The transition to digital television is finally complete. Yes, it's true. Analog signals have been banished from the airwaves. If you don't believe me, hop a plane to the Netherlands and see for yourself. The cutoff came between midnight and two a.m. Monday morning, affecting 74,000 of the country's 16 million viewers--most of the remainder get cable, with only token numbers of satellite and IPTV addicts. Broadcast-dependent Dutch viewers will have to pay $66.50 for a set-top box to adapt their analog sets to the new digital signals. However, the government will save $200 per year for each of them, making subsidies at least theoretically possible. Broadcaster Royal KPN NV paid to construct the DTV transmitters. It is obligated to keep broadcasting the three state channels but can charge $18.50 a month for a package of extra channels similar to cable. Belgium and Scandinavia will jump into the DTV pool in 2007, though the United States won't follow till 2009 (or never, if broadcasters get their way).

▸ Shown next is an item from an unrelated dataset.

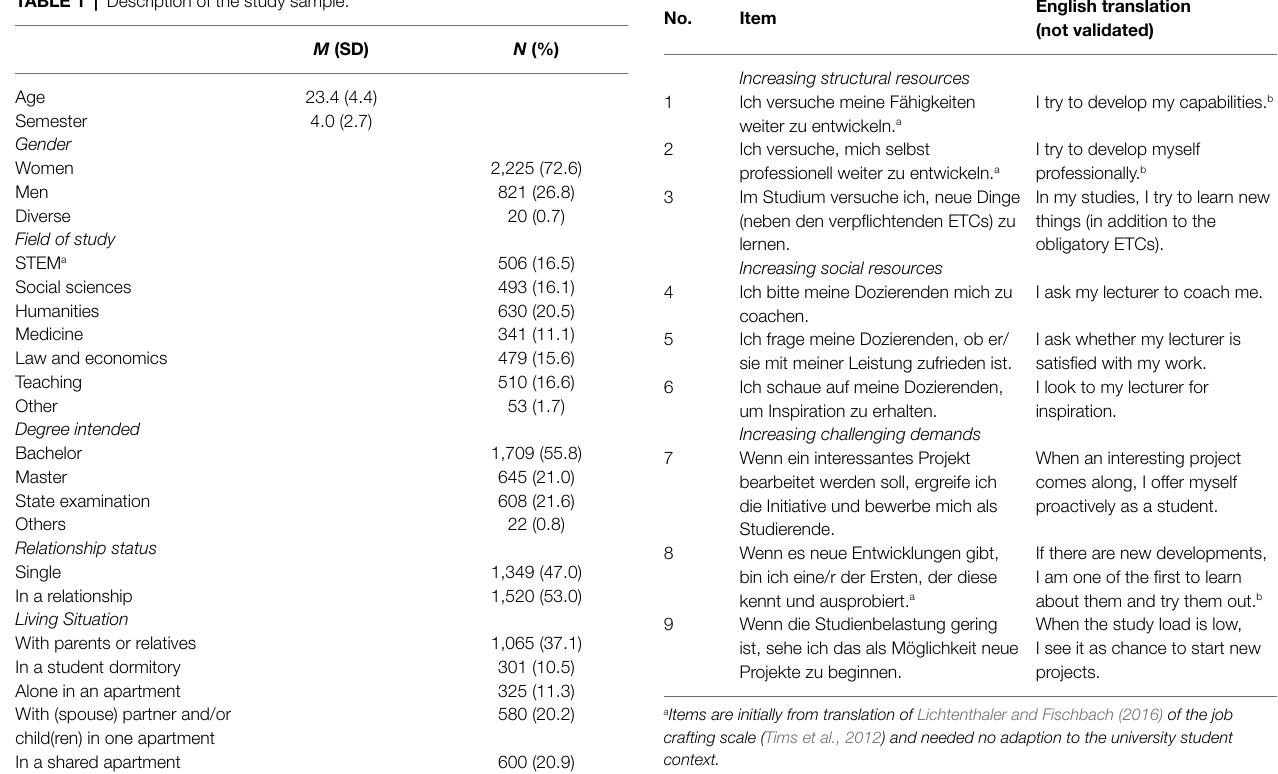
TABLE 1 | Description of the study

How often does The New York Times print something clueless about home theater technology? About as often as you go to the bathroom. The latest outrage comes in a story debunking various tech underachievers with the headline The Hat Trick That Didn't Happen. Reporter Richard Siklos cites a Frank N. Magid Associates survey saying that the number of HDTV buyers who are looking forward to watching high-def has declined from 63 percent two years ago to 47 percent now. He goes on to say: "The reason for this lack of enthusiasm is pretty clear in my own home. For one thing, plenty of shows on the high-definition channels I receive with my digital cable package appear with big black borders--because of the aspect ratio or somesuch--and I can't figure out whether this is my doing or the cable company's or the broadcaster's." Actually, aspect ratio is the program producer's decision, and those black borders are usually a superior alternative to stretching. Note to Siklos' editor: Tell your reporter to find his remote and learn to use the aspect ratio control or somesuch. He can learn more about aspect ratio in any number of places, including the Wiki. And while he's at it, RTFM. If fewer HDTV buyers are interested than HDTV today versus two years ago, the most likely explanation is that plummeting flat-panel prices have lured less knowledgable viewers into the market. And the solution is to assign knowledgable writers to cover the subject.